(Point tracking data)
- - -

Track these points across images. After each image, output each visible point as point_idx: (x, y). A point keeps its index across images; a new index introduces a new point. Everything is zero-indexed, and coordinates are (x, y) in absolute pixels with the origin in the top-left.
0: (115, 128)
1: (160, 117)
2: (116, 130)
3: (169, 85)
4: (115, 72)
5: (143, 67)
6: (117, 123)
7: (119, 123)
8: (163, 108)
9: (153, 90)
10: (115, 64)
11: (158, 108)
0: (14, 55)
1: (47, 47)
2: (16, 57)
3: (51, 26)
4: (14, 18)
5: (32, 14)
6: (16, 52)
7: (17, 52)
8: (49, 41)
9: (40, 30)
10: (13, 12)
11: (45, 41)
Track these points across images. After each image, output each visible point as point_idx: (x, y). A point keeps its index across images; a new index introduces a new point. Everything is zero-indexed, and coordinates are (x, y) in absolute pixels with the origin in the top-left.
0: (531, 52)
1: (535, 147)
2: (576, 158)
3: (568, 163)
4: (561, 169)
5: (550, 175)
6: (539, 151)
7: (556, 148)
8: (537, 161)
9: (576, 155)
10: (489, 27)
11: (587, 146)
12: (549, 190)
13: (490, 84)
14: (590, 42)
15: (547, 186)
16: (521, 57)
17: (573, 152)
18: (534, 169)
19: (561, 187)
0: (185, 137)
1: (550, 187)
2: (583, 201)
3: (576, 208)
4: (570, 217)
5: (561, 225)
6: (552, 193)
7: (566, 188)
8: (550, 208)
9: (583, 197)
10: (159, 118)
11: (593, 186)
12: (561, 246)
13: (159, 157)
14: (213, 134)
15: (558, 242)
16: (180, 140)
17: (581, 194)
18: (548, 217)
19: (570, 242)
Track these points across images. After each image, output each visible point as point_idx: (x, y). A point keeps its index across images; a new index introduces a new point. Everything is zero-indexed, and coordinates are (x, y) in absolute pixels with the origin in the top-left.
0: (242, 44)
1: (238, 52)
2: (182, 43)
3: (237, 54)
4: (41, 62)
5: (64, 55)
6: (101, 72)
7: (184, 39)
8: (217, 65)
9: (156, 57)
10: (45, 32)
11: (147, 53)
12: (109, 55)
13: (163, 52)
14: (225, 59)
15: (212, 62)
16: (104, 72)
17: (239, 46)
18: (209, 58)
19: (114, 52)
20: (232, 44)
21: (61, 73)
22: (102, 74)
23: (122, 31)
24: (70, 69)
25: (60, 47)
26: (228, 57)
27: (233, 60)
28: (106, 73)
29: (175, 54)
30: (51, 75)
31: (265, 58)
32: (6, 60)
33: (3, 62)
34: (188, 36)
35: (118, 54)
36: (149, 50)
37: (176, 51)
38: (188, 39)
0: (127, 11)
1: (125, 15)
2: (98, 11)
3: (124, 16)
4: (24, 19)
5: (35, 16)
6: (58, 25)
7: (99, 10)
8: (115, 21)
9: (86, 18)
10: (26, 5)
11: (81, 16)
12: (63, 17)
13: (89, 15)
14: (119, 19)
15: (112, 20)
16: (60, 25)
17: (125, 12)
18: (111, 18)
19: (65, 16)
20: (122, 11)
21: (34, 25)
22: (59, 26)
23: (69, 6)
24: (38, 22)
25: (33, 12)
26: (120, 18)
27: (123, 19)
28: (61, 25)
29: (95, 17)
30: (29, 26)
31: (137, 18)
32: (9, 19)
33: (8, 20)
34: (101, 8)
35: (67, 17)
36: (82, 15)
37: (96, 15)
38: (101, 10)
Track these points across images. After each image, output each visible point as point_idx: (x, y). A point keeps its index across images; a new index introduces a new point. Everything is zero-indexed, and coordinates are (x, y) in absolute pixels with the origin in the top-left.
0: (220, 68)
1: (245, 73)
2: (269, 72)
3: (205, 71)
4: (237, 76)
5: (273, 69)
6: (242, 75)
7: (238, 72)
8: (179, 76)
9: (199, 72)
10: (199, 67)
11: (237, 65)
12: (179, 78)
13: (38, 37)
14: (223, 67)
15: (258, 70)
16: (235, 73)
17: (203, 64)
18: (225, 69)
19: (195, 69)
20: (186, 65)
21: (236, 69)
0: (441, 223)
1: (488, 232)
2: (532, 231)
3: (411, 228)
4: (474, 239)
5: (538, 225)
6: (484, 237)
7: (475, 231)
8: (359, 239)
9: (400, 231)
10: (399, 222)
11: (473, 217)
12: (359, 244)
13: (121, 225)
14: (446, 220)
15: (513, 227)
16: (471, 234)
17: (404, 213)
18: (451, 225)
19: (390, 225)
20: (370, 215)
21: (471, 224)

- - -

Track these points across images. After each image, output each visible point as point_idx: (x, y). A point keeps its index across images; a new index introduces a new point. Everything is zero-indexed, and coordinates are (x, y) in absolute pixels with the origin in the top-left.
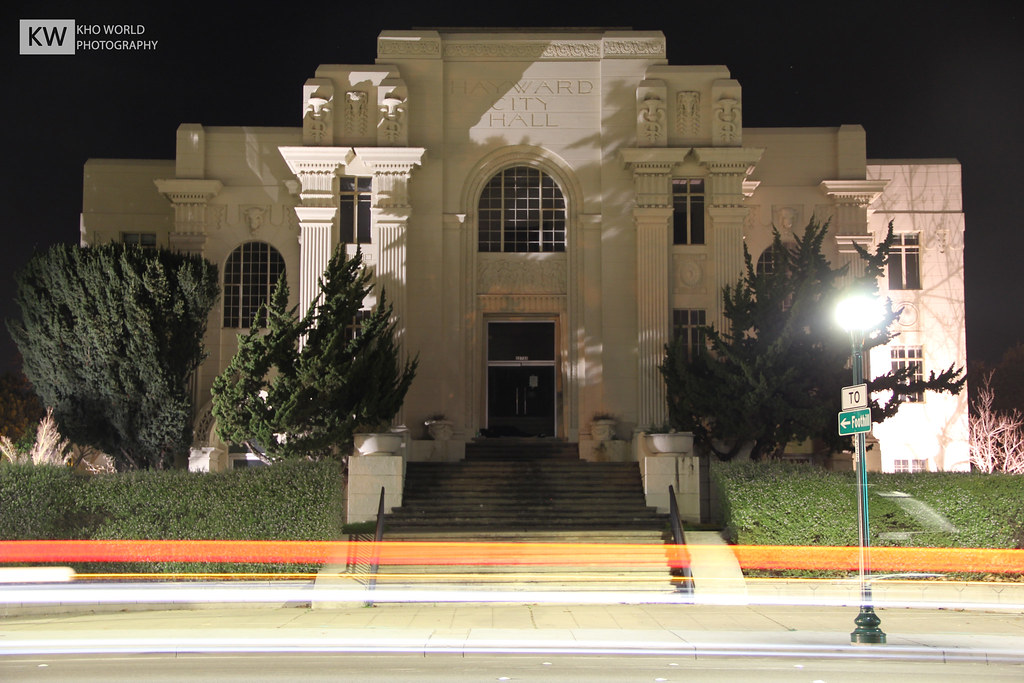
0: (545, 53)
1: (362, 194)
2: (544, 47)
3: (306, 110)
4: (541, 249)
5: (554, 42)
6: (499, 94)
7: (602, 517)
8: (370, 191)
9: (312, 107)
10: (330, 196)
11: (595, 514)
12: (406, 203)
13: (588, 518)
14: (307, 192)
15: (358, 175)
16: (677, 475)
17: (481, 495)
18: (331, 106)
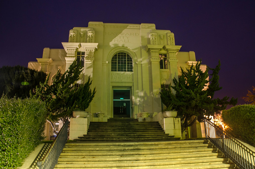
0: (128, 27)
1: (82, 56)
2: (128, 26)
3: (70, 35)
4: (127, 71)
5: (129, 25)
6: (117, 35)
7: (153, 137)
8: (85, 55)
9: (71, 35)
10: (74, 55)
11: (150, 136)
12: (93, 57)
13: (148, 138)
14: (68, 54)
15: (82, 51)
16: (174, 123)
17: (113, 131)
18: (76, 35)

- - -

• _Work required_
Of all the entries above, repeat only the lines from the line that has "4: (237, 76)" to the line that has "20: (186, 65)", both lines included, exactly.

• _Written solution_
4: (237, 76)
5: (273, 69)
6: (242, 75)
7: (238, 72)
8: (179, 76)
9: (199, 72)
10: (199, 67)
11: (237, 65)
12: (179, 78)
13: (38, 37)
14: (223, 67)
15: (258, 70)
16: (235, 73)
17: (203, 64)
18: (225, 69)
19: (195, 69)
20: (186, 65)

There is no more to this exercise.